Neue Slogans müssen sich die Werbeleute eigentlich nicht mehr einfallen lassen. Wenn Ende März der jüngste Spross des Münchner Burda-Verlags an den Markt kommt, können die Kreativen auf Bewährtes zurückgreifen. "Donnerstag ist Focus-Tag" etwa, und es geht auch wieder um die "Info-Elite", deren Mitglieder sich "als kommunikationsstarke Meinungsbildner und Entscheider in Wirtschaft und Gesellschaft" auszeichnen. Es geht, klar, um Focus, dem Macher Helmut Markwort allerdings das Wort Money hinzugesetzt hat. Focus-Money soll das "erfolgreiche Konzept des Nachrichtenmagazins Focus auf eine moderne Wirtschaftsberichterstattung" übertragen. Das Ergebnis, an dem Markwort und die Seinen seit Monaten basteln, preist der Verlag schon jetzt als "Wertpapier, das sich für den Abonennten und Käufer vielfach rentieren" werde. Ein Potenzial von mehr als drei Millionen Menschen hat Burda ausgemacht.

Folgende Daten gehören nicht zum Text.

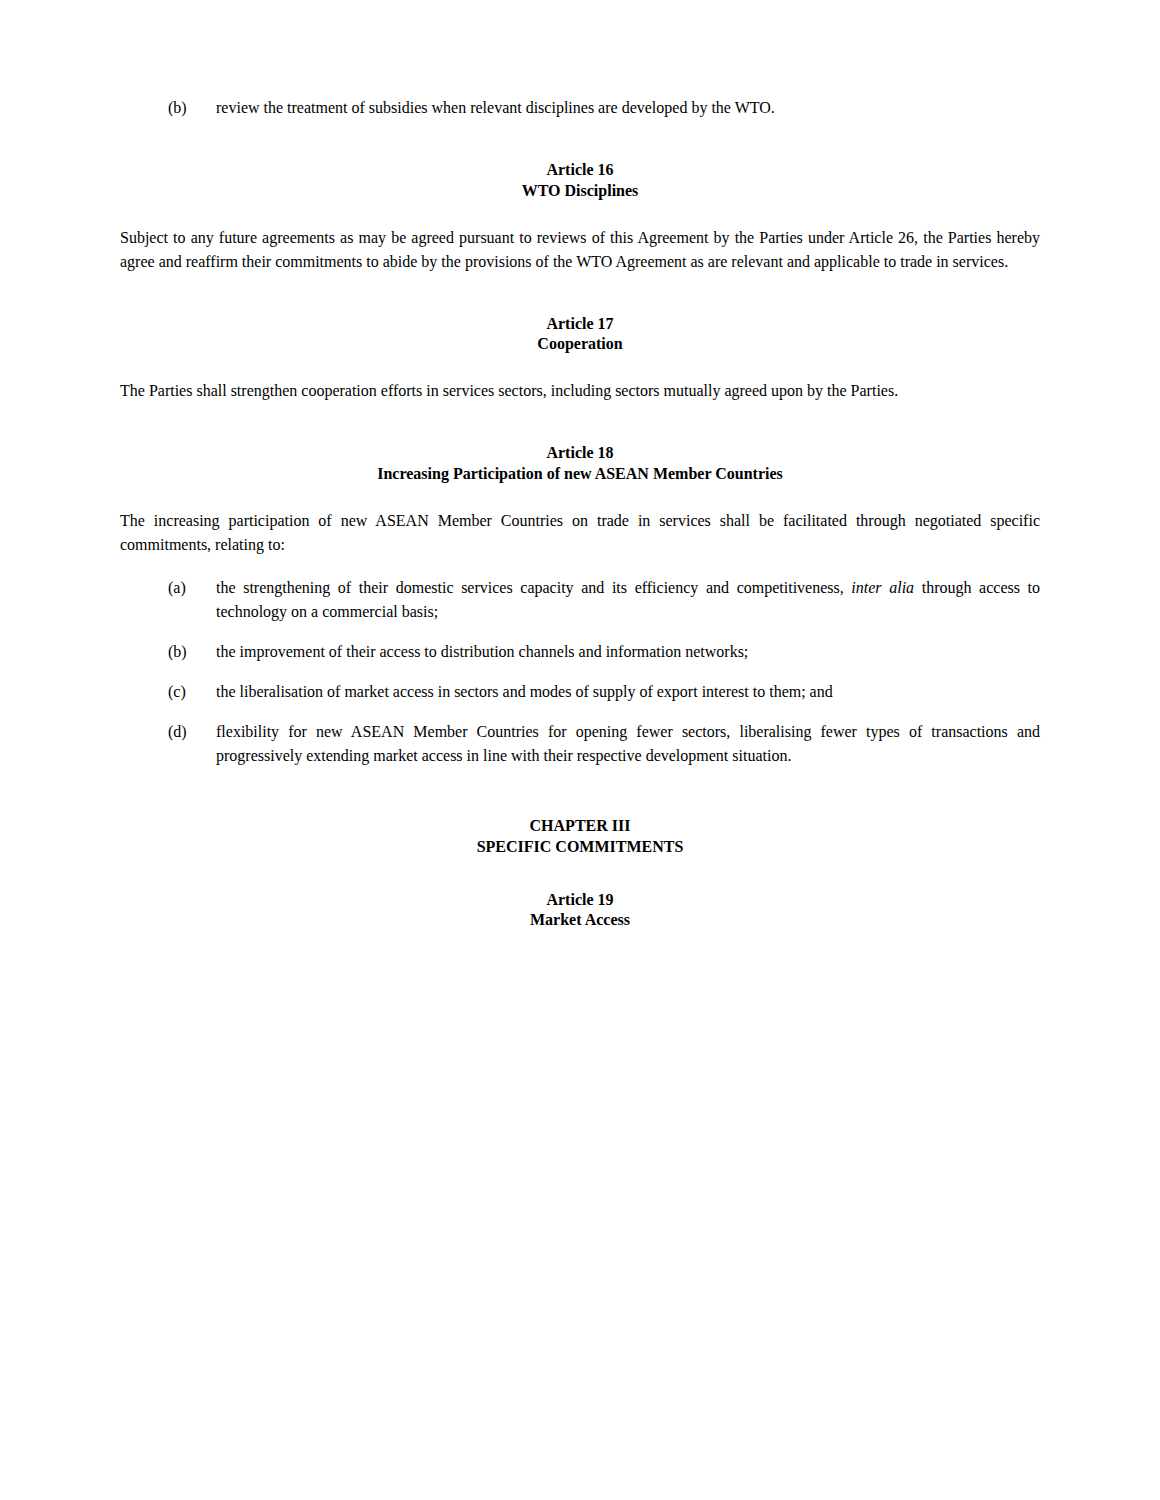(b)
review the treatment of subsidies when relevant disciplines are developed by the WTO.
Article 16 WTO Disciplines
Subject to any future agreements as may be agreed pursuant to reviews of this Agreement by the Parties under Article 26, the Parties hereby agree and reaffirm their commitments to abide by the provisions of the WTO Agreement as are relevant and applicable to trade in services.
Article 17 Cooperation
The Parties shall strengthen cooperation efforts in services sectors, including sectors mutually agreed upon by the Parties.
Article 18 Increasing Participation of new ASEAN Member Countries
The increasing participation of new ASEAN Member Countries on trade in services shall be facilitated through negotiated specific commitments, relating to:
(a)
the strengthening of their domestic services capacity and its efficiency and competitiveness, inter alia through access to technology on a commercial basis;
(b)
the improvement of their access to distribution channels and information networks;
(c)
the liberalisation of market access in sectors and modes of supply of export interest to them; and
(d)
flexibility for new ASEAN Member Countries for opening fewer sectors, liberalising fewer types of transactions and progressively extending market access in line with their respective development situation.
CHAPTER III SPECIFIC COMMITMENTS
Article 19 Market Access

Doch auf die haben es auch noch andere abgesehen. In diesem Frühjahr erscheinen gleich reihenweise neue Wirtschaftstitel. Zwar ist der Markt schon jetzt gut bestückt mit Titeln wie Wirtschaftswoche, Geldidee, DM, Impulse oder manager magazin, doch die Verlagsstrategen rechnen nicht mit Verdrängungswettbewerb, sondern mit einer Marktausweitung. Wenn Burda kommt, sind Handelsblatt-Verlag und Gruner + Jahr schon da. Am 27. Januar erscheint erstmals das wöchentliche Anlegermagazin Telebörse aus dem Handelsblatt-Verlag. Das neue Blatt, das in der Frankfurter Börsenstraße residiert und mit dem Nachrichtensender n-tv kooperiert, startet mit einer Auflage von über 200 000. Dabei hat Chefredakteur Roland Tichy allerdings eine größere Zielgruppe als Burdas Info-Elite vor Augen: die money class, also die rund sieben Millionen Bundesbürger, die über ein Geldvermögen um die 30 000 Mark verfügen können. Am gleichen Tag wird das neue Capital erscheinen - als 14-täglich erscheinendes Objekt, bisher Marktführer am Monatsmarkt mit mehr als 250 000 Exemplaren. Zugleich beendet die zum Hamburger Verlag G + J gehörende Kölner Tochter ihren Ausflug in den Osten Deutschlands. Capital Ost ist mit der Ausgabe 1/2000 zum letzten Mal erschienen. Nach 109 Heften (Start: 1/1991) werden die Leser auf die Originalausgabe verwiesen.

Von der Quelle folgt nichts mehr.